14. The firearm of claim 13 wherein the windage adjustment screw and the elevation adjustment screw are essentially parallel.

15. The firearm of claim 13 wherein a head of the windage adjustment screw and a head of the elevation adjustment screw are positioned on the same side of the firearm.

16. A method of adjusting an elevation of a laser mounted on a firearm, the method comprising: rotating a screw to advance the screw in a first direction; moving an elevation wedge laterally with a distal end of the screw; contacting an elevation plunger with the elevation wedge to move the elevation plunger in a direction that is about 90.degree. to the first direction; and moving the laser in a vertical direction in unison with the elevation plunger.

17. The method of claim 16 further comprising reversing movement of the laser by rotating the screw in the opposite direction.

18. The method of claim 16, wherein the laser moves about a fulcrum between a laser head and an elevation screw.
Description



RELATED APPLICATIONS

[0001] This application claims priority under 35 USC .sctn.119(e) to U.S. Provisional Patent Application No. 62/280,015 entitled "Accessory Mounting System," filed on Jan. 18, 2016, which is incorporated by reference herein in its entirety.

FIELD

[0002] This disclosure relates to systems for mounting and adjusting firearm accessories and, in particular, to a system for mounting and adjusting a laser on a firearm.

BACKGROUND

[0003] Firearms are used with a variety of devices that are designed to help improve the accuracy of the user. These devices include, for example, sights, scopes, lasers and combinations thereof. Lasers are aligned with the projected path of the bullet so that when the user points the laser at the target, the bullet follows essentially the same path to arrive at the target. As the path of trajectory can be affected by variables such as distance and wind, adjustments of the alignment of the laser are sometimes helpful to compensate for these variables and improve accuracy.

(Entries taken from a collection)
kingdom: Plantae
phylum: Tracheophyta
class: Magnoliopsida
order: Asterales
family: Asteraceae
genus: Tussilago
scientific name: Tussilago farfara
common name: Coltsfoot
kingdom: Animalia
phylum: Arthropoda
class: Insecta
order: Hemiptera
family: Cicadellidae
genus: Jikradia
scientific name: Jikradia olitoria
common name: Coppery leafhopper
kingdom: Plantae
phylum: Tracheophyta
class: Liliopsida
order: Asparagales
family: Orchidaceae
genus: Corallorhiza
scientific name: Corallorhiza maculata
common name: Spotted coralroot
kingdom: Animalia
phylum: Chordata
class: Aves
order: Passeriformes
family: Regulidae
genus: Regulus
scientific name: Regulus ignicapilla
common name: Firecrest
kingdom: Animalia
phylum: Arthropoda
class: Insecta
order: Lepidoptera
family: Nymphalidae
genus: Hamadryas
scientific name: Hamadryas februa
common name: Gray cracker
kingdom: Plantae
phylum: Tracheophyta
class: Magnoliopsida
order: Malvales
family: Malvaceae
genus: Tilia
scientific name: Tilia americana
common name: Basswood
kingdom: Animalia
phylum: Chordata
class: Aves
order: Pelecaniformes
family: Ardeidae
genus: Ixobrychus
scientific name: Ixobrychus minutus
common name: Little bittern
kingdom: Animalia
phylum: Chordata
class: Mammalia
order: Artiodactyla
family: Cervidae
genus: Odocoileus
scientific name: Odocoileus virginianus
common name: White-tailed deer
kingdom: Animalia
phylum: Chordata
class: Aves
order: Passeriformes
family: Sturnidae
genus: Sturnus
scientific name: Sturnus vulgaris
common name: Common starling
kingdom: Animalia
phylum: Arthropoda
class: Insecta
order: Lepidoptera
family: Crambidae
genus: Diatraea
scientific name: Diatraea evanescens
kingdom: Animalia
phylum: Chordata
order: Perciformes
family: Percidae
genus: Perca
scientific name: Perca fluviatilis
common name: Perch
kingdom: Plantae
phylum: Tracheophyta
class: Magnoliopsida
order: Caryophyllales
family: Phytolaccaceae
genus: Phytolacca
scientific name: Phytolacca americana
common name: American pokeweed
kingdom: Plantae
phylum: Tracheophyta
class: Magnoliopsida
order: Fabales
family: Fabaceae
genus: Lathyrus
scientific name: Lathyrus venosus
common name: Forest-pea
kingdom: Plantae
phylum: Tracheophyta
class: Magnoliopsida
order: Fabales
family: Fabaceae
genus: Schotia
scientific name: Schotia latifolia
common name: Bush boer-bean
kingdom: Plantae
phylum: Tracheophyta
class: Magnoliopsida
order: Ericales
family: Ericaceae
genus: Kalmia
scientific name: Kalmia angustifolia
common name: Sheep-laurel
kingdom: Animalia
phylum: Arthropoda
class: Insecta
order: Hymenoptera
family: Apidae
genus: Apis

=== THE TASKS ===
1. In the rows, switch "common name" to "popular name" from the line with "order: Ericales" up to and including the last line of the rows. Write out only those lines, with nothing else changed.
2. Pick up the passage about mounting a laser on a firearm and keep writing from where it stops.

=== ANSWERS FOR THE TASKS ===
1.
order: Ericales
family: Ericaceae
genus: Kalmia
scientific name: Kalmia angustifolia
popular name: Sheep-laurel
kingdom: Animalia
phylum: Arthropoda
class: Insecta
order: Hymenoptera
family: Apidae
genus: Apis

2.
SUMMARY

[0004] In one aspect, an elevation adjuster for a firearm accessory is provided, the elevation adjuster comprising an elevation wedge having a first vertical surface and a first inclined plane normal to the first vertical surface, the inclined plane having a slope angle, an elevation plunger having a contact surface for engaging an accessory, a second surface for engaging the first vertical surface and a second inclined plane for engaging the first inclined plane, and an adjustment screw in contact with a surface of the elevation wedge wherein advancement of the adjustment screw moves the elevation wedge in a first direction and moves the elevation plunger in a second direction that is normal to the first direction. The elevation adjuster can comprise a biasing element that forces the firearm accessory toward the contact surface of the elevation plunger. In other embodiments, the biasing element contacts the firearm accessory less than 170.degree. around the firearm accessory from where the firearm accessory contacts the contact surface. In another embodiment, the elevation adjuster comprises a single adjustment screw, and the adjustment screw is configured and arranged to move in the same direction as the slope angle. The first and second inclined planes can have the same slope angle. In some embodiments the first inclined plane has a slope angle between 10.degree. and 50.degree.. In some embodiments, the firearm accessory comprises a laser housing. In another example, the elevation plunger is seated in a pocket in the firearm and the pocket prevents lateral movement of the elevation plunger. A firearm can include any of the elevation adjusters described herein. The firearm accessory can be integral to a firearm frame, for instance, a sidearm frame.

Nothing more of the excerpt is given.